The video did a great deal to frame the image of Duran Duran as international superstars. The crew arrived with a selection of expensive suits and a yacht, which the band was shot riding around in along the Antigua coastline. The video added the female character Rio, who appears as an exotic-looking woman (sometimes wearing body paint) that is the object of their affections. The colourful video stood out on MTV, which didn’t have many videos at the time and played it often.

Hey now woo look at that did she nearly run you down
At the end of the drive the lawmen arrive
You make me feel alive, alive alive
I’ll take my chance cause luck is on my side or something
I know what you’re thinking I tell you something I know what you’re thinking

The clip was directed by Russell Mulcahy, who did most of the band’s videos around this time. It is rumoured that one of their managers had pushed for a storyline which featured the band yachting in Antigua because he fancied doing this himself, and along he came for the video shoot and used the yacht afterwards.

Nick Rhodes recalled the filming of the song’s video to Observer Music Monthly November 2008: “We were on holiday in Antigua, staying next to each other, like the Monkees. We were rung up and told, ‘Stay there, we’re bringing a film crew.’ I only like boats when they’re tied up, and you can have a cocktail without spilling it. We were initially going to shoot the video for Rio indoors and we’d had Antony Price make these beautiful suits for us. I remember thinking: ‘Oh my God, that sea water, it’s going to ruin all this silk.’ With a sail boat, you’re off into the distance and it takes a while to turn round. I was glad to get off. Simon Le Bon loved it, climbing as far as he possibly could along the prow. He always had an action man side.”

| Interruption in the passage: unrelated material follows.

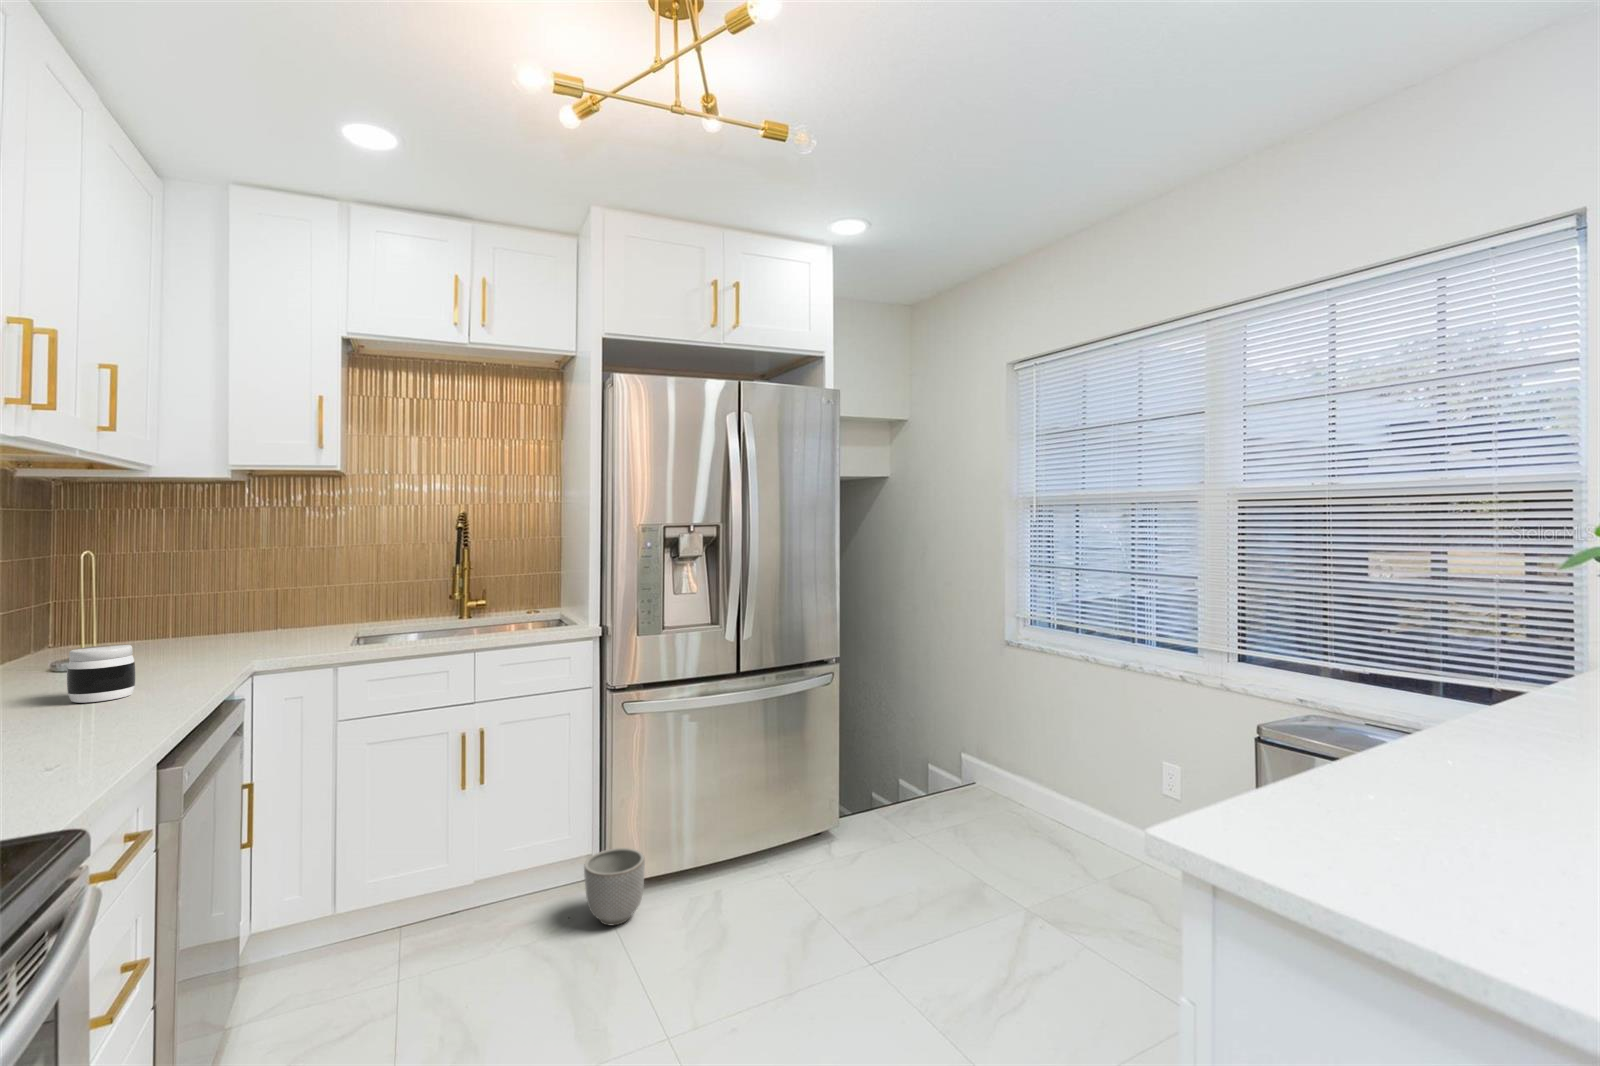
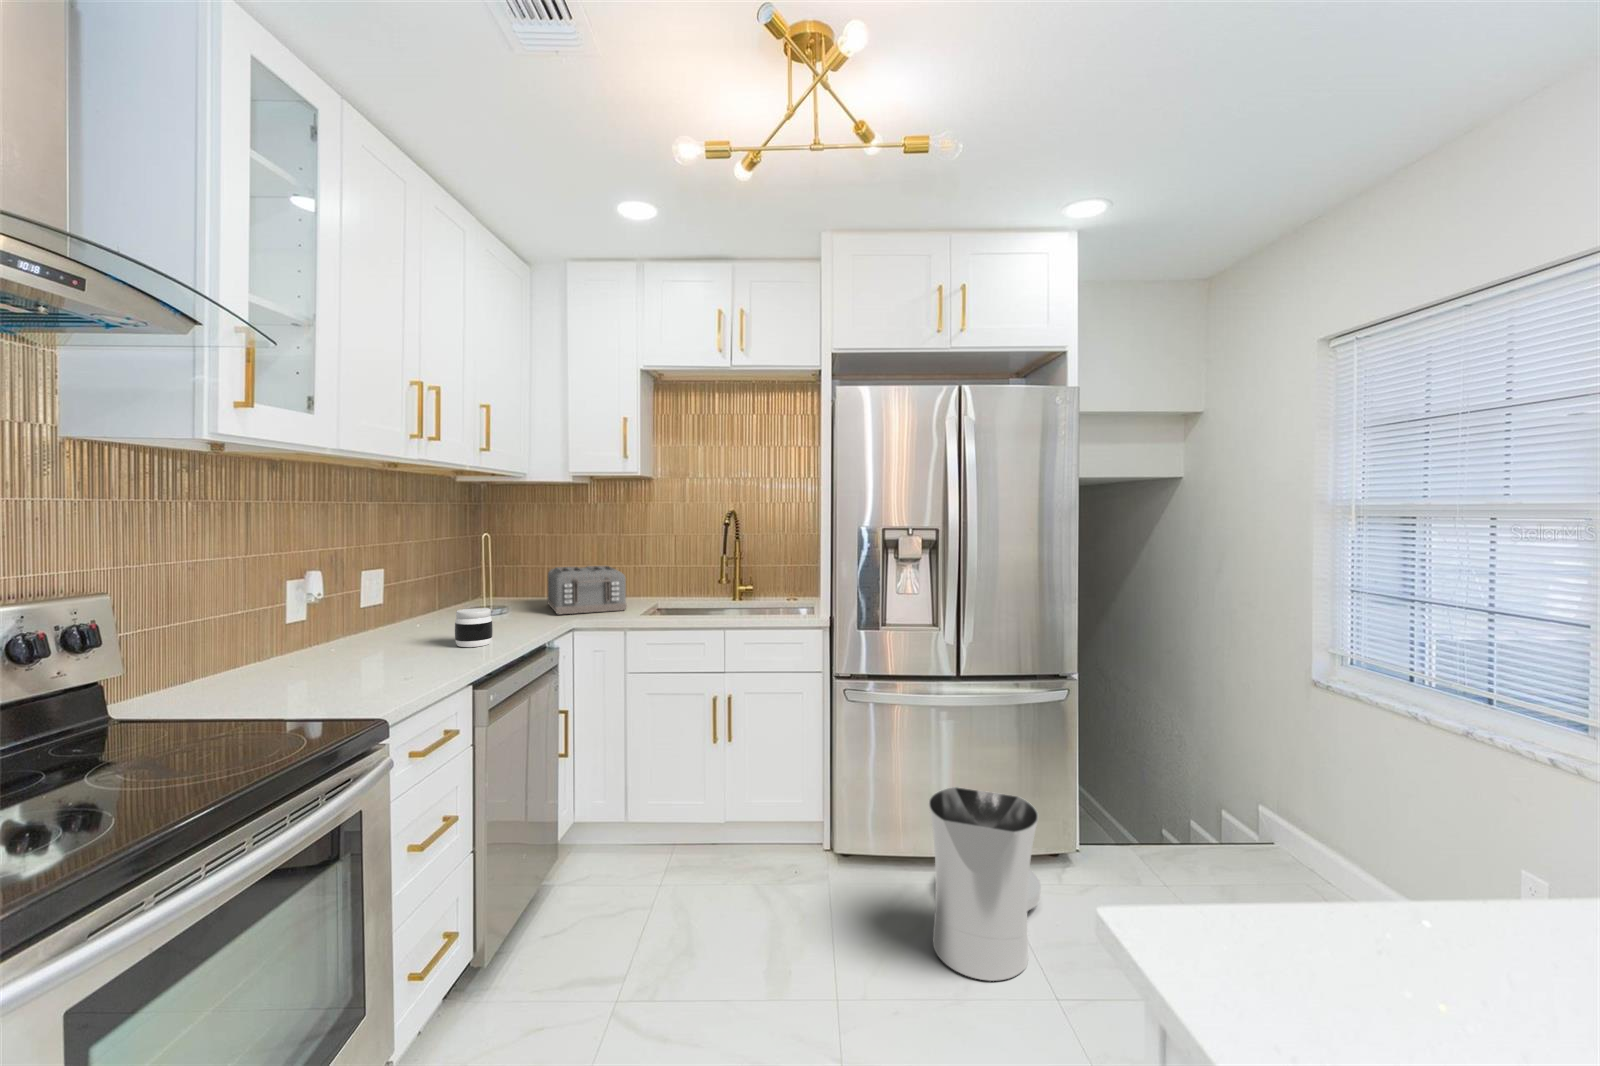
toaster: none [185,587,322,653] -> present [547,566,627,614]
trash can: none [737,779,843,966] -> present [929,787,1041,981]
planter: present [584,848,645,926] -> none [800,819,853,888]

Rhodes was reportedly dreadfully seasick during the filming, but did a good job of hanging on and – for the most part – avoiding trouble.

The video features several short segments where various band members trying to live out their assorted daydreams, only to be teased, tormented, and made fools of by the body-painted vixen Rio.

There was a bit of drama when John Taylor threw Andy Taylor off the side, and there was a real moment of horror later when the director Russell Mulcahy was filming separately with Reema (the artist name of the girl in the video), and a gust of wind shattered a giant mirror next to her. She only had a couple of scratches.

Reema was said to be a member of the Models One agency of half English/half Lebanese origin. Her true name was lost, and the band was not able to keep in contact with her.

The yacht in the video is a 1936 wooden Fife yacht called Eilean. Regularly confused with Simon Le Bon’s former yacht Drum, Eilean fell into a serious state of neglect after the video was shot. She was purchased by an Italian watch company, who completed a 2½ restoration and relaunched her in 2009.

The band received some criticism that the video “sold a lifestyle”. Simon Le Bon addressed this when it came up in an interview with Q magazine in February 2008, saying “No! Rio wasn’t a lifestyle, it was total fantasy. You don’t wear a silk Anthony Price suit on a boat with some painted chick running around. It was a comedy video. None of us had boats. It was a greedy reaction to the hard times that had gone before.”

Rio performed live during The Paper Gods Tour at the Nippon Budokan in Tokyo, Japan on 20 September 2017.